Tuesday 20 July 2010

ELECTION YEAR

Should we also elect our IT Directors in a similar manner to the General Election? Or should they be elected based on friendships or family relationships rather than talent, which is the normal tradition. Aren’t all IT Directors a secret coalition as you’re given the job because you’re obedient to your master and not allowed to think for yourself i.e. a puppet government. Let’s review the positives and positives……yes, that was not a typo, of a democratic electoral vote.


Employees should have a minimum of three potential candidates to elect who cannot be related. Each candidate should submit his ‘promises’ and manifesto to employees and allowed a budget of 100 pounds (excluding donations) for campaigning. The longer the campaign, the better for employees as drinks to bribe voters will have to come from the candidates own pocket (it has been proven fictitious expense fraud increases in the run up to IT Directorial Elections mainly by the candidates).


Employees should vote in closed doors and supervised by a neutral i.e. someone who does not work with a computer and has no link with the IT Department, in fact someone who doesn’t even know there is an IT Department at the workplace and who thinks IT stands for Immigrants Toilet.

An IT Director leadership contest should only last two years before a re-election. This is sufficient time to deliver on his promises even if they cram the entire manifesto in the last week before re-election. IT Director pay should be performance related and expenses should be made public to employees.


Here’s a typical manifesto or a Dummies Guide to Election Victory for an IT Director

1) Promise to install a decent coffee machine as the 5 pound Tesco one has seen better days after two weeks use, let alone two years. Placing a cleaning filter in every six months or hiring a contractor (IT Directors lazy good for nothing brother who splits profits with IT Director) to ‘service’ it every 4 weeks is not washing……….away the grime.

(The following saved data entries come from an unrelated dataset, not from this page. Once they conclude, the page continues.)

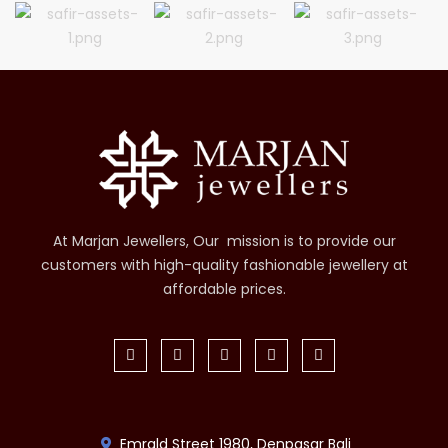
At Marjan Jewellers, Our mission is to provide our
customers with high-quality fashionable jewellery at
affordable prices.
Emrald Street 1980, Denpasar Bali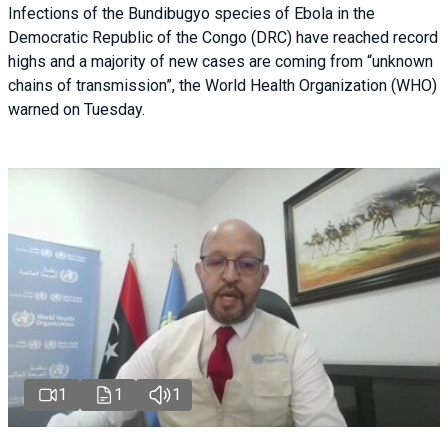
Infections of the Bundibugyo species of Ebola in the
Democratic Republic of the Congo (DRC) have reached record
highs and a majority of new cases are coming from “unknown
chains of transmission”, the World Health Organization (WHO)
warned on Tuesday.
1
1
1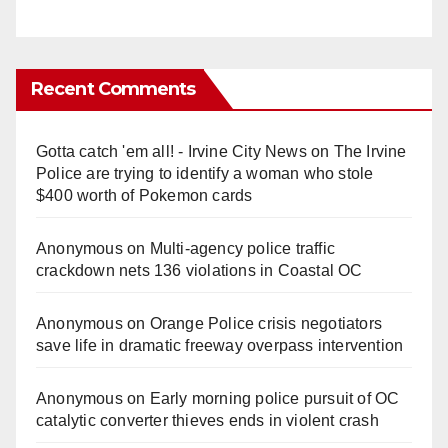
Recent Comments
Gotta catch 'em all! - Irvine City News
on
The Irvine
Police are trying to identify a woman who stole
$400 worth of Pokemon cards
Anonymous
on
Multi‑agency police traffic
crackdown nets 136 violations in Coastal OC
Anonymous
on
Orange Police crisis negotiators
save life in dramatic freeway overpass intervention
Anonymous
on
Early morning police pursuit of OC
catalytic converter thieves ends in violent crash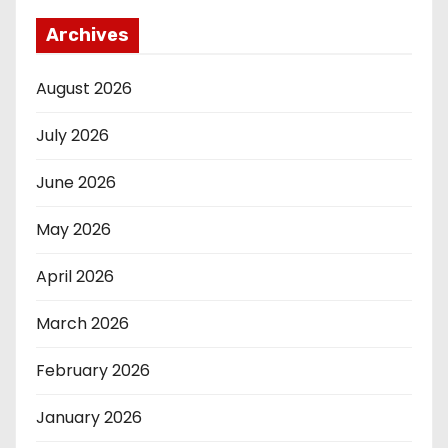
Archives
August 2026
July 2026
June 2026
May 2026
April 2026
March 2026
February 2026
January 2026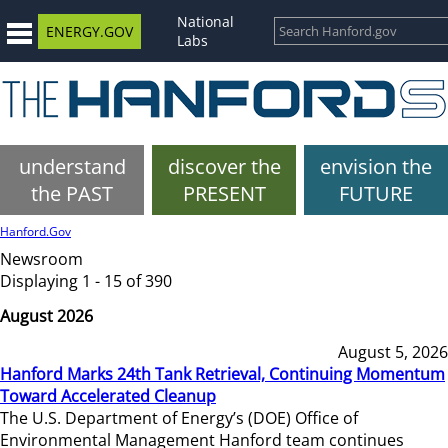
National
ENERGY.GOV
Labs
understand
discover the
envision the
the PAST
PRESENT
FUTURE
Hanford.Gov
Newsroom
Displaying 1 - 15 of 390
August 2026
August 5, 2026
Hanford Marks 24th Tank Retrieval, Continuing Momentum
Toward Accelerated Cleanup
The U.S. Department of Energy’s (DOE) Office of
Environmental Management Hanford team continues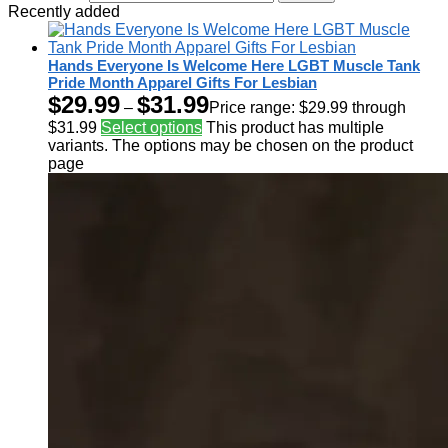
Recently added
Hands Everyone Is Welcome Here LGBT Muscle Tank
Pride Month Apparel Gifts For Lesbian
$
29.99
$
31.99
–
Price range: $29.99 through
$31.99
Select options
This product has multiple
variants. The options may be chosen on the product
page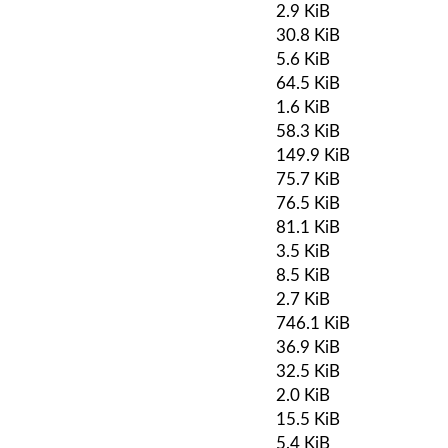
2.9 KiB
30.8 KiB
5.6 KiB
64.5 KiB
1.6 KiB
58.3 KiB
149.9 KiB
75.7 KiB
76.5 KiB
81.1 KiB
3.5 KiB
8.5 KiB
2.7 KiB
746.1 KiB
36.9 KiB
32.5 KiB
2.0 KiB
15.5 KiB
5.4 KiB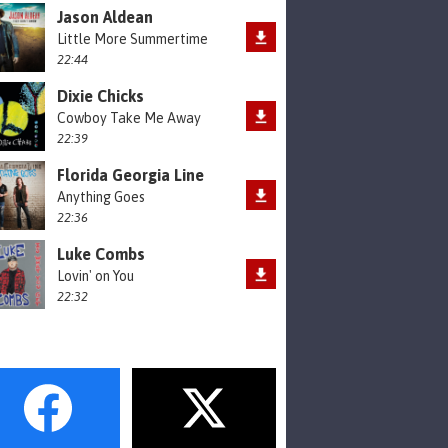
Jason Aldean
Little More Summertime
22:44
Dixie Chicks
Cowboy Take Me Away
22:39
Florida Georgia Line
Anything Goes
22:36
Luke Combs
Lovin' on You
22:32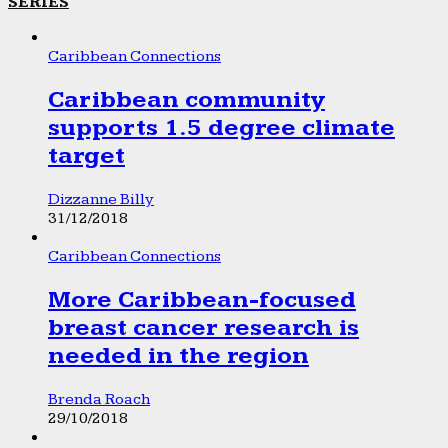
SERIES
Caribbean Connections
Caribbean community
supports 1.5 degree climate
target
Dizzanne Billy
31/12/2018
Caribbean Connections
More Caribbean-focused
breast cancer research is
needed in the region
Brenda Roach
29/10/2018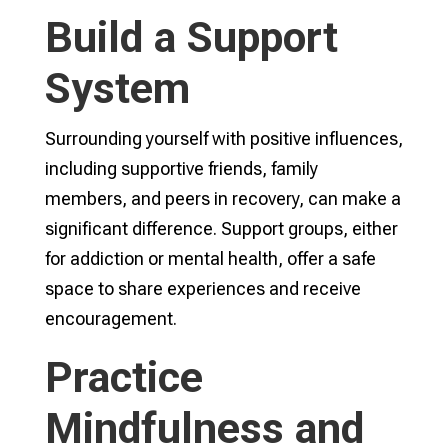
Build a Support
System
Surrounding yourself with positive influences,
including supportive friends, family
members, and peers in recovery, can make a
significant difference. Support groups, either
for addiction or mental health, offer a safe
space to share experiences and receive
encouragement.
Practice
Mindfulness and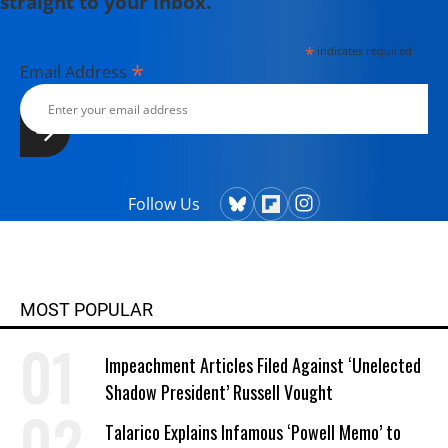
straight to your inbox.
*
indicates required
*
Email Address
Follow Us
MOST POPULAR
Impeachment Articles Filed Against ‘Unelected
Shadow President’ Russell Vought
Talarico Explains Infamous ‘Powell Memo’ to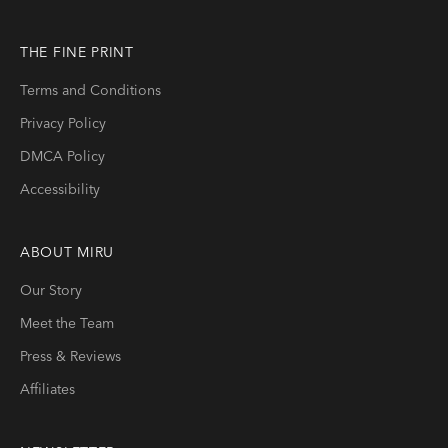
THE FINE PRINT
Terms and Conditions
Privacy Policy
DMCA Policy
Accessibility
ABOUT
MIRU
Our Story
Meet the Team
Press & Reviews
Affiliates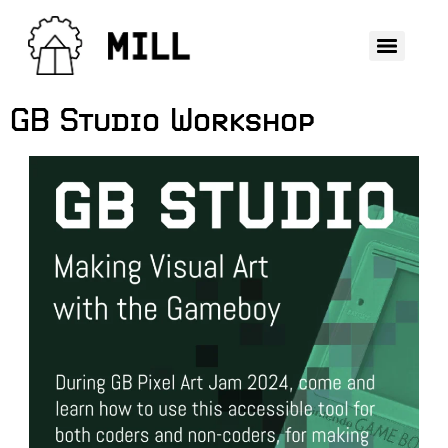
GB Studio Workshop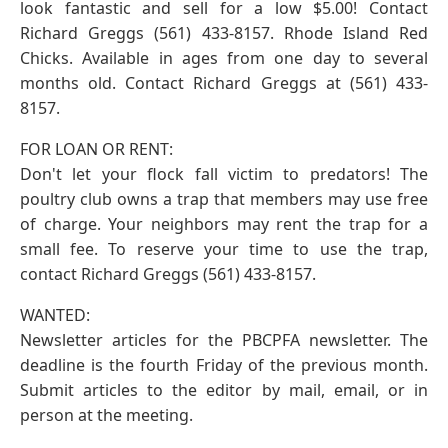
look fantastic and sell for a low $5.00! Contact
Richard Greggs (561) 433-8157. Rhode Island Red
Chicks. Available in ages from one day to several
months old. Contact Richard Greggs at (561) 433-
8157.
FOR LOAN OR RENT:
Don't let your flock fall victim to predators! The
poultry club owns a trap that members may use free
of charge. Your neighbors may rent the trap for a
small fee. To reserve your time to use the trap,
contact Richard Greggs (561) 433-8157.
WANTED:
Newsletter articles for the PBCPFA newsletter. The
deadline is the fourth Friday of the previous month.
Submit articles to the editor by mail, email, or in
person at the meeting.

2) I will promise to smile and greet passer-bys with a hello in the morning, plus fresh croissants everytime my expense sheet is signed off by myself.

3) I promise not to hire dumb contractors just to spend the allocated budget before year end. This is like giving a 10,000 piece jigsaw puzzle (which you worked on for a year) with 20 pieces remaining to a 6 month old baby. He’ll come along, rip the thing apart, try and place things where they shouldn’t go, take a break, let his guardian feed and burp him , return, urinate on it and then crawl away to seek new destruction elsewhere.

4) I promise to allow the World Cup to be broadcast live at the workplace. Simple, effective and a crowd pleaser. You may have to extend to the Rugby World Cup, afternoon Eastenders episodes and Supermarket Dash to gain majority share.

5) I promise to make all Director expense claims, especially the Marketing Department who are good for nothings cash drainers, available for all employees to view.

6) I promise to leave the country with my wife, kids and mistresses and never return if 99% of the votes are against me.